··· Given material

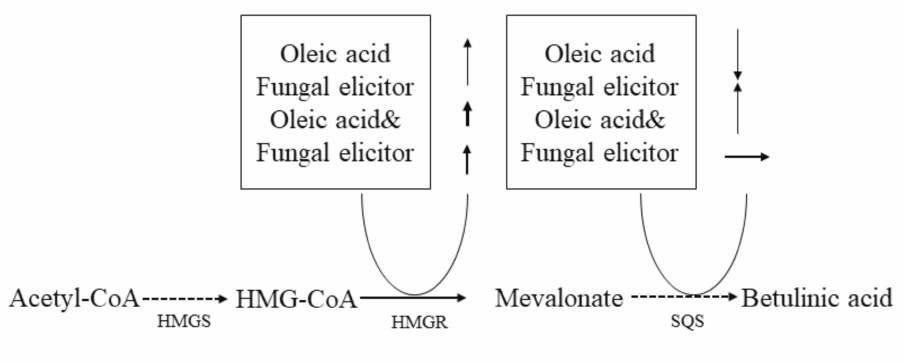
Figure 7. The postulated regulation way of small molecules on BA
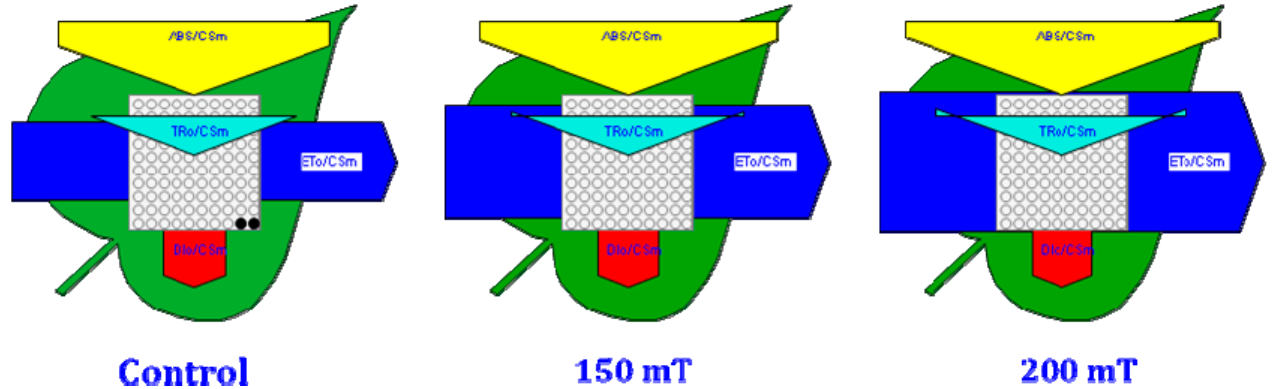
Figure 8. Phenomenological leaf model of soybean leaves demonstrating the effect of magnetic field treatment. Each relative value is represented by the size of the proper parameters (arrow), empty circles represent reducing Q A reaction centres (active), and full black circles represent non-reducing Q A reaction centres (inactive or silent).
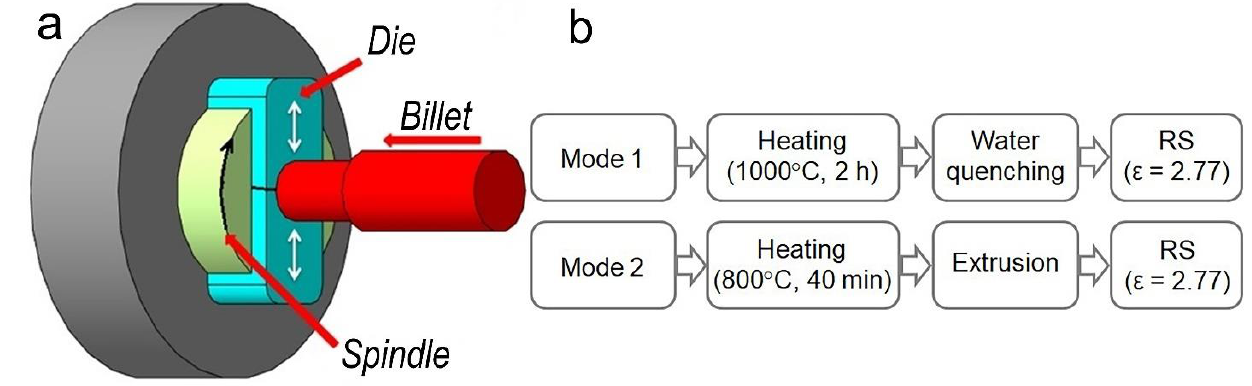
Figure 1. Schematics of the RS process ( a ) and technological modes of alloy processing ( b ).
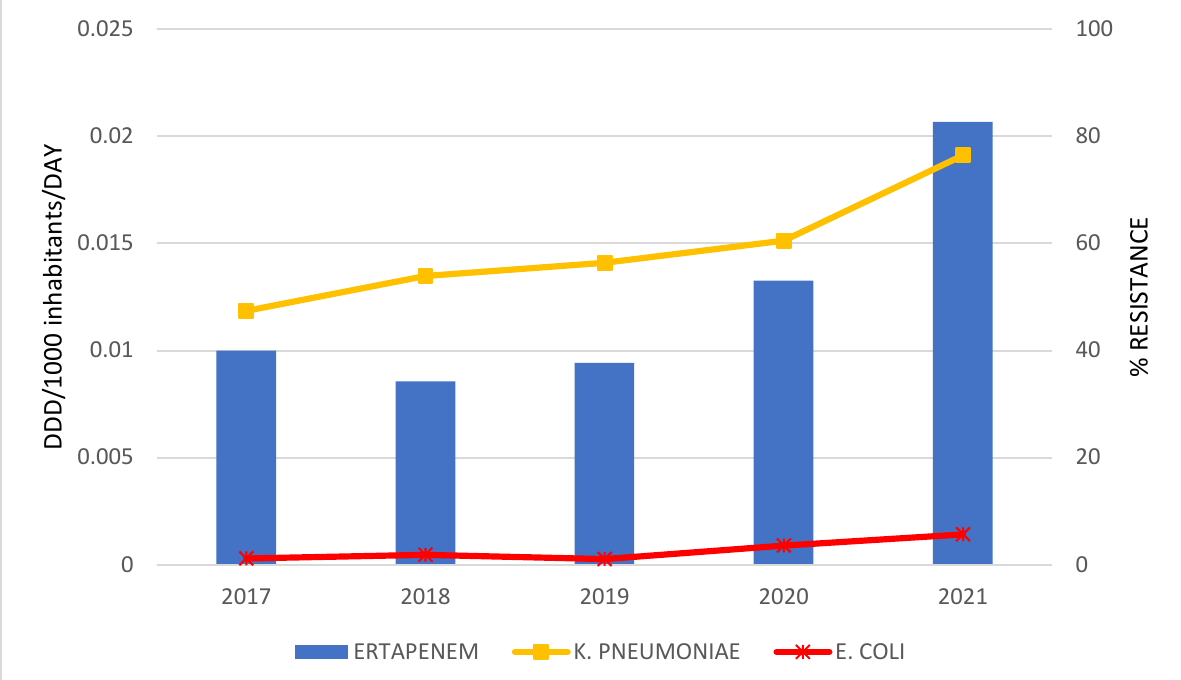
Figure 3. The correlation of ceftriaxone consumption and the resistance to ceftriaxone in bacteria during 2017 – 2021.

······

**The problem**
Down to the final line, restate the material above word for word, but omit its pictures.

**The completed task**
Figure 7. The postulated regulation way of small molecules on BA
Figure 8. Phenomenological leaf model of soybean leaves demonstrating the effect of magnetic field treatment. Each relative value is represented by the size of the proper parameters (arrow), empty circles represent reducing Q A reaction centres (active), and full black circles represent non-reducing Q A reaction centres (inactive or silent).
Figure 1. Schematics of the RS process ( a ) and technological modes of alloy processing ( b ).
Figure 3. The correlation of ceftriaxone consumption and the resistance to ceftriaxone in bacteria during 2017 – 2021.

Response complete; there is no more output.